La capacité fit rapidement effet : les pupilles se rétractèrent, ses babines se retroussèrent et il se remuait sur son siège (autant qu'il était possible de le faire lorsqu'on était attaché par des anneaux de feu). Il émit un grognement bestial alors que ses yeux roulaient dans leurs orbites. « Faim... » grogna-t-il en se secouant sur son siège. Un instant de lucidité perça sur son visage alors qu'il était étouffé par une frénésie naissante.

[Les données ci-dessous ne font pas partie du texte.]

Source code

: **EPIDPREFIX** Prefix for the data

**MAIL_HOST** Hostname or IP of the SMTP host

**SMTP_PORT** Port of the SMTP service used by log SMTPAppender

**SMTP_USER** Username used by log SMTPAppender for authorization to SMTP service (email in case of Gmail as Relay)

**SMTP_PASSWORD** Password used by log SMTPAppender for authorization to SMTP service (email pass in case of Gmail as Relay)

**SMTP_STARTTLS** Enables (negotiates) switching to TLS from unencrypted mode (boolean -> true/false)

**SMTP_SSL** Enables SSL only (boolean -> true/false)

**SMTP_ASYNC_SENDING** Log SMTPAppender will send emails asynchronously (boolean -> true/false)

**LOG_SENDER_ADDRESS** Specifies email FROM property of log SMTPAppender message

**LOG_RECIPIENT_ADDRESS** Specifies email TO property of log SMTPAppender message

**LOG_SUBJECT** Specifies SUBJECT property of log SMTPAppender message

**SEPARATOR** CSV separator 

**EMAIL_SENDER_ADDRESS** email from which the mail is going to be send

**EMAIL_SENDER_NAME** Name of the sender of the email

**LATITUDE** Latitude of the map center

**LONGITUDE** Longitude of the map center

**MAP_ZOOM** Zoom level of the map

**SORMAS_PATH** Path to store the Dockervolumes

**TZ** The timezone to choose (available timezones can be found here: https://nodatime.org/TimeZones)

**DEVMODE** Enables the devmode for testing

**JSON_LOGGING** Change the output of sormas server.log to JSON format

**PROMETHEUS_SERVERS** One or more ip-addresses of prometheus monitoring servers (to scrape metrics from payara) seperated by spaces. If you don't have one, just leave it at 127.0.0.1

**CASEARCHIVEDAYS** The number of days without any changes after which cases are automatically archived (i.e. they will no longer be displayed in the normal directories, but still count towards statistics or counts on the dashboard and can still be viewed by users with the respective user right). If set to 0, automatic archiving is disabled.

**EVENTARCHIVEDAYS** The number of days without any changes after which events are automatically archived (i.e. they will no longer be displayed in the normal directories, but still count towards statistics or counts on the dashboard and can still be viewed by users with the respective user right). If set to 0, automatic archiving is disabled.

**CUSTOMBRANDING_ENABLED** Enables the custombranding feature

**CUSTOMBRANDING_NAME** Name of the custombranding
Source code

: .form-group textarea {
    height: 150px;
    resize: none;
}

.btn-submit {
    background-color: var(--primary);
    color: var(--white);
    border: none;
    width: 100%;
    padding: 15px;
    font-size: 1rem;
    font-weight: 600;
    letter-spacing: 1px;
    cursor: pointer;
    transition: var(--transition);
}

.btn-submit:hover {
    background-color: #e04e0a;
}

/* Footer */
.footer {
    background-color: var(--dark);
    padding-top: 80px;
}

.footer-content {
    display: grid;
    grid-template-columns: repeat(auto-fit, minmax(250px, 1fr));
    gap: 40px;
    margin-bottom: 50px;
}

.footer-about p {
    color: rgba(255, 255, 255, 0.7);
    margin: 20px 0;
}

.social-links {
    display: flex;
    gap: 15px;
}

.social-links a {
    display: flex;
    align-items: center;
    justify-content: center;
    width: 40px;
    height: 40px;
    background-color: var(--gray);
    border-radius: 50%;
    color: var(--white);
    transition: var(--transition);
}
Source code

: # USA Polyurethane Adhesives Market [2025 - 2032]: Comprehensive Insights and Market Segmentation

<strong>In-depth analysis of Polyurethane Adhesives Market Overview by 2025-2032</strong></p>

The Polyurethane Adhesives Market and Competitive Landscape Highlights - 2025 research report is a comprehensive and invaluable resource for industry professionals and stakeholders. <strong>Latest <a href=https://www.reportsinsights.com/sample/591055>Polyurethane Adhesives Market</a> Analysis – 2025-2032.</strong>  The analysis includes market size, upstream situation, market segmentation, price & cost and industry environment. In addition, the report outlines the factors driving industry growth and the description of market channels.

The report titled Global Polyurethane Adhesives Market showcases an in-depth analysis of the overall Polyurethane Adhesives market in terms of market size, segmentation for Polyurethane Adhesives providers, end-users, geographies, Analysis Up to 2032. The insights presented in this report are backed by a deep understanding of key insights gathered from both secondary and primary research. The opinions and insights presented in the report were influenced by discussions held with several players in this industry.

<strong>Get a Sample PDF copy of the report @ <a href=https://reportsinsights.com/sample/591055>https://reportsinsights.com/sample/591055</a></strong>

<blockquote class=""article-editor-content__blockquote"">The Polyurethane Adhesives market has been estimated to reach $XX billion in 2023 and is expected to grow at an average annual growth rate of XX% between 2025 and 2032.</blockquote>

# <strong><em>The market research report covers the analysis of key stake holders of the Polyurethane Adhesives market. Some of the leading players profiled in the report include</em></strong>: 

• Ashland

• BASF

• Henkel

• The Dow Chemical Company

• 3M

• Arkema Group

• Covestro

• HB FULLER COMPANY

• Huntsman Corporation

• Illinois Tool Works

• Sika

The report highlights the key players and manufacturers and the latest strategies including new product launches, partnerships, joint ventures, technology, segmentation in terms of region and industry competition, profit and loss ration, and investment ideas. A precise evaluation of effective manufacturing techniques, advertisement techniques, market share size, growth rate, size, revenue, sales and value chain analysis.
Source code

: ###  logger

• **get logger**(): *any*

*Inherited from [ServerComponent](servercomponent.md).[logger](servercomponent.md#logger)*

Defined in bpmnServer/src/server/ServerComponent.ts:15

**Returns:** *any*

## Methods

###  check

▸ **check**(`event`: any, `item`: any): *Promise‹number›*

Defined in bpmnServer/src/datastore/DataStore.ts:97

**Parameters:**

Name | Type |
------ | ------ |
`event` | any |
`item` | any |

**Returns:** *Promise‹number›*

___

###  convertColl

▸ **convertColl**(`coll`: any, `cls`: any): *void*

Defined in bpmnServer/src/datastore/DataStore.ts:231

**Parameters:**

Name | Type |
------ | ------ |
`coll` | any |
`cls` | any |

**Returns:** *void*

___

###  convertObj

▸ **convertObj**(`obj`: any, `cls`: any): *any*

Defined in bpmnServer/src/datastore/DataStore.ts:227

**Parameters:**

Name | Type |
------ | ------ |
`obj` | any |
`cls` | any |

Il claqua les dents plusieurs fois, tout en continuant à tenter de se libérer. « Vous voyez... l'avantage est de libérer les pulsions chez l'individu » expliqua-t-elle en levant un index dans les airs, avec un air bien trop sérieux pour la situation « On retrouve dés lors l'inévitable lien entre l'homme et l'animal. Il m'est possible de l'appliquer sur plusieurs individus à la fois. J'ai déjà vu des trucs détonnant dans ces cas là. » continua-t-elle avec un grand sourire. L'homme poussa un cri alors qu'il tremblait de rage, d'envie et de faim. Une faim irrépressible. Il ouvrit grand la bouche avant de la renfermer à grand bruit, mordant violemment un bout de sa joue. Un peu de sang perla au coin de sa bouche alors que les effets commençaient à se dissiper. Peu à peu l'esprit sain de l'homme glissait vers des tréfonds bien plus obscurs.
Bien entendu, il ne s'agit que d'un avant-goût de ses capacités. Solace avait nettement plus en réserve.